==== Selected passage ====

CAR T-cell therapy involves collecting a patient’s blood, extracting the T cells within the blood, and returning the remaining blood back into the body, a process called leukapheresis.
The FDA designated chimeric antigen receptor (CAR) T-cell therapy a breakthrough therapy in August 2019.1 This recognition acknowledges that the therapy treats a life-threatening condition and has clinical findings demonstrating substantial improvement regarding clinically significant end points compared with other available therapies.
CAR T-cell therapy is different from other cancer treatments, as it uses the patient’s own white blood cells to eradicate cancer cells, allowing for treatment completion via a 1-time infusion. This novel therapy’s process involves collecting a patient’s blood in a certified facility, extracting the T cells within the blood, and returning the remaining blood back into the body, a process called leukapheresis. The T cells, the body’s primary killing cells, are then genetically altered to include the CAR. This allows the T cells to recognize cancer cells in a more advanced, precise way and eradicate them. The cells are then isolated in a lab, where they will continue to multiply until their numbers reach into the millions. The last step is the infusion of the T cells back into the patients’ bloodstream, where they will resume their growth to kill off the targeted cancer cells.2
CAR T-Cell Agents
Currently, only 2 CAR T-cell agents have received FDA approval: the autologous immunotherapies tisagenlecleucel (Kymriah) and axicabtagene ciloleucel (Yescarta), neither of which targets all cancer types. The indications of tisagenlecleucel, the CD19- directed therapy, are for patients up to age 25 years with B-cell precursor acute lymphoblastic leukemia that is refractory or in second or late relapse3 and adult patients with relapsed or refractory large B-cell lymphoma after 2 or more lines of systemic therapy; this comprises diffuse large B-cell lymphoma (DLBCL), high-grade B-cell lymphoma, and DLBCL arising from follicular lymphoma.3
The ELIANA trial (NCT02435849) evaluated the success rate of tisagenlecleucel, with its primary focus on quality of life in patients with refractory B-cell lymphoblastic leukemia, before and after receiving the therapy. At the conclusion of the trial, 81% of pediatric and young-adult patients who had refractory B-cell lymphoblastic leukemia treated with tisagenlecleucel had achieved and sustained remission within 3 months of infusion.4 Moreover, patients demonstrated quality-of-life improvements as early as 3 months after the infusion.

====

Continue the piece on CAR T-cell therapy from its final sentence.

==== Information ====

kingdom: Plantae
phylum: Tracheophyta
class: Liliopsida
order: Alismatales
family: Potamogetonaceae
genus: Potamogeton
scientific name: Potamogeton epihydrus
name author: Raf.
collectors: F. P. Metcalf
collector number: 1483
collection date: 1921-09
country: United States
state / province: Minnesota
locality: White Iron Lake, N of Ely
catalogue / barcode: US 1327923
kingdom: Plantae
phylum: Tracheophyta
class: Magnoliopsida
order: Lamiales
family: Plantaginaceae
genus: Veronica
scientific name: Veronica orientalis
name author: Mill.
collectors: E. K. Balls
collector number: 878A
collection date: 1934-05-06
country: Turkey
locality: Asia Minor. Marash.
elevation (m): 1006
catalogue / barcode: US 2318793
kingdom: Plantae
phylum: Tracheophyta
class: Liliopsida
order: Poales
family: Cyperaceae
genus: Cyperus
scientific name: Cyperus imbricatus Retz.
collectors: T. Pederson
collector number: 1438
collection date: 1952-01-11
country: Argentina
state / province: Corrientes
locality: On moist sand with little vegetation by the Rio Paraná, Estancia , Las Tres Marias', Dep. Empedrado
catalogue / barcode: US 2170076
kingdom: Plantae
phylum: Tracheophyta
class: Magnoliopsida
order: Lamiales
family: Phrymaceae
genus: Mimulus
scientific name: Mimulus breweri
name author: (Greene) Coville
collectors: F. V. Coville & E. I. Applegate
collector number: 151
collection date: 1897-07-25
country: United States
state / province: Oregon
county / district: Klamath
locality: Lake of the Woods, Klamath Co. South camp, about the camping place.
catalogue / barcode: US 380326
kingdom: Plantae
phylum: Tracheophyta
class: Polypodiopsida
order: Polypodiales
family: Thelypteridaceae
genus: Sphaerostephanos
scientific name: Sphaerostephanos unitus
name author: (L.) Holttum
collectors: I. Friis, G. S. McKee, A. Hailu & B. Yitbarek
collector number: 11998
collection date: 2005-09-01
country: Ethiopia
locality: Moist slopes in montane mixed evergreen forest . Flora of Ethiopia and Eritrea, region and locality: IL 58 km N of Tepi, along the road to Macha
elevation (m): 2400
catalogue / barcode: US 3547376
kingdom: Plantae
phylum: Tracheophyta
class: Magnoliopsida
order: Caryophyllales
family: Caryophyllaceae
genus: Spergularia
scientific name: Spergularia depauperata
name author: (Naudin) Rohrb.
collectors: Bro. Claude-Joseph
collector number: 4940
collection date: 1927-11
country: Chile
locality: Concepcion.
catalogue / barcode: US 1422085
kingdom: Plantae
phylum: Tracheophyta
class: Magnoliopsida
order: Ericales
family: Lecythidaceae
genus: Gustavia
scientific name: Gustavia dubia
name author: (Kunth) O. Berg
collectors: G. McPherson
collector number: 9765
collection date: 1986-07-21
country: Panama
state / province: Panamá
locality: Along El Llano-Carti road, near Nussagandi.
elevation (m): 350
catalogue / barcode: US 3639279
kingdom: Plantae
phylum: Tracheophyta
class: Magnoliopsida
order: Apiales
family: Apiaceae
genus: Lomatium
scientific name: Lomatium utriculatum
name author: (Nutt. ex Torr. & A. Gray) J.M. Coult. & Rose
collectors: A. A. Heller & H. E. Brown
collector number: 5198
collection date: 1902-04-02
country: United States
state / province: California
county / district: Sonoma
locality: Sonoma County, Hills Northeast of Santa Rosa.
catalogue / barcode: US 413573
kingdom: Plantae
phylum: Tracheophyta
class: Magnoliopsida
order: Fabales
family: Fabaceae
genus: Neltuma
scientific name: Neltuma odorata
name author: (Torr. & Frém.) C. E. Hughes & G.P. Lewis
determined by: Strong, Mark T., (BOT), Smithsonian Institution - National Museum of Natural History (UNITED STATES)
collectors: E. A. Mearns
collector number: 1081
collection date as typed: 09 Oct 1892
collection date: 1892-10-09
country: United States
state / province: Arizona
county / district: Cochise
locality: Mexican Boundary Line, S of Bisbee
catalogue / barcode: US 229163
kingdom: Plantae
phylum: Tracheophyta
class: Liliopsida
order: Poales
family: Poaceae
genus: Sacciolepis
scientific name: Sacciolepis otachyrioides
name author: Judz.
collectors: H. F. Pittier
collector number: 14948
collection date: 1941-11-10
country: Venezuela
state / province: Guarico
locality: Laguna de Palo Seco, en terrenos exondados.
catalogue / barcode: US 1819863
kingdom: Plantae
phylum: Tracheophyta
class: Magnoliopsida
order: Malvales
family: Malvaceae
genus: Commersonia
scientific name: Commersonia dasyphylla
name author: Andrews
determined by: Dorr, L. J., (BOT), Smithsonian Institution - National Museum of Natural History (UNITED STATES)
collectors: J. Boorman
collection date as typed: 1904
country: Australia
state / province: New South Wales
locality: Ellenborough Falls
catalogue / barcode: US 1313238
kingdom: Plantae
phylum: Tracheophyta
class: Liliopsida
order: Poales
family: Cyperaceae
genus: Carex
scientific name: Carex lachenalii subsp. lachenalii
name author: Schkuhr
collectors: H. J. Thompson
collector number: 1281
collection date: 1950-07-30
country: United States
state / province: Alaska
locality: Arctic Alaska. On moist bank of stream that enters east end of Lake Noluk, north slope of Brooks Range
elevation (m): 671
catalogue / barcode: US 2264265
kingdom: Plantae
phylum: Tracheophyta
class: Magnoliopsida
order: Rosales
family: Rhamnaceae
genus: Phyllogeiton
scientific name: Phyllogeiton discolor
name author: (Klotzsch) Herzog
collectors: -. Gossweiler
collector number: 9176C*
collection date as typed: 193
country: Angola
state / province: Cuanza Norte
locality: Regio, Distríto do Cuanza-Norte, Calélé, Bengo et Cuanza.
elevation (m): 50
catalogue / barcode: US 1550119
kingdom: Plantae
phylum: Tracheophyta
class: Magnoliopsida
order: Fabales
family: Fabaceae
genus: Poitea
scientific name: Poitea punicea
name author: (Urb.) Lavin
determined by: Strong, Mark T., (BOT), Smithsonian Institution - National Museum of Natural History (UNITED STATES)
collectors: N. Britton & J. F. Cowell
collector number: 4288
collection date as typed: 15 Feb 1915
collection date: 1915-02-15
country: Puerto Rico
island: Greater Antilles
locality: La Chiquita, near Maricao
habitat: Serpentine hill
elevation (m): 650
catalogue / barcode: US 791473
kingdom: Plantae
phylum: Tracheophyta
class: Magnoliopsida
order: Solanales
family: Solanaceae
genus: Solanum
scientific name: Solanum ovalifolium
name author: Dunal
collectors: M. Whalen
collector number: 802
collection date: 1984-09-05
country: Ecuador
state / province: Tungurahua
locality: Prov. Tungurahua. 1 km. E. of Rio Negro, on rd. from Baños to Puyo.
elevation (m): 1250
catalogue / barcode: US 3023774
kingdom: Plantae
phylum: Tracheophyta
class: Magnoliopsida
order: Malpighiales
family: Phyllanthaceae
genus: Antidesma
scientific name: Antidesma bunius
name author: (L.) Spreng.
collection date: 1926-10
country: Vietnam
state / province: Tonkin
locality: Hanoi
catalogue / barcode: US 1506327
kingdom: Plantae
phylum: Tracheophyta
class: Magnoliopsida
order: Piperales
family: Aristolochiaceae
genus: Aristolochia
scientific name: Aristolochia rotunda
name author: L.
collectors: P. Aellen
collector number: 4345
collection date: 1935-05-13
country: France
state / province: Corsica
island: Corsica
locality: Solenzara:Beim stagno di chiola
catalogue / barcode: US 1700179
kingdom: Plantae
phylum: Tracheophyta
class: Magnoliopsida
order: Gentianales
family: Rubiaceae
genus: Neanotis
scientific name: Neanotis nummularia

====

Exercise output:
The second autologous therapy, axicabtagene ciloleucel, is indicated for the treatment of adult patients with relapsed or refractory large B-cell lymphoma after 2 or more lines of systemic therapy.5 In a clinical study of 101 patients with refractory non-Hodgkin lymphoma, 51% had a complete response and 21% had a partial response within 1 month of treatment.5
The high success rates of these treatments may make some pharmacists wonder why they are used for refractory cancers only and not as often as other treatments. The first reason is the black box warnings associated with these drugs. Both agents can cause cytokine release syndrome (CRS), which includes life-threatening reactions.3,5 A CRS reaction is characterized by fever and hypovolemia and may even lead to end organ damage. Neurological toxicities are also part of the black box warnings and include possible encephalopathy, headache, delirium, and insomnia.3,5
Because of the possible serious toxicities associated with these drugs, they must be administered at certified facilities in the intensive care unit and are available only through a restricted Risk Evaluation and Mitigation Strategy program. Clinicians must also monitor patients for symptoms of toxicities for 7 days at the facility.
The second reason behind CAR T-cell therapy’s limited use is the price tag accompanying these drugs. For the treatment of B-cell lymphoma with axicabtagene ciloleucel, the price is set at $373,000 for the drug only, whereas the treatment of leukemia with tisagenlecleucel costs $475,000 for the drug only.6 Better results exhibited in leukemia account for the price difference for tisagenlecleucel in leukemia versus lymphoma.
Unlike other cancer therapies, such as chemotherapy and radiation, that kill healthy cells alongside cancerous ones, CAR T-cell immunotherapy targets the tumor cells with more precision. This therapy has been lifesaving for many patients.
Next-Generation CAR T-Cells
Tisagenlecleucel and axicabtagene ciloleucel are 2 drugs that show the future is bright for CAR T-cell therapy. Investigators have created a second-generation CAR T-cell therapy and have been testing this therapy for a couple of months now. In lab studies, the new therapy has demonstrated 100% long-term survival in relapsed lymphoma and leukemia.7
Investigators predict that human trials will begin sometime in the near future. In the next couple of years, the medical community may see the growth of CAR T-cell therapies with less of a concern for toxicities. Further, the targeted cancers may include solid tumors, as well, and the therapies may come with more reasonable price tags, offering patients increased access to these drugs when they need them most.
Sajida Nasser is a 2021 PharmD candidate at Nova Southeastern University College of Pharmacy in Fort Lauderdale, Florida.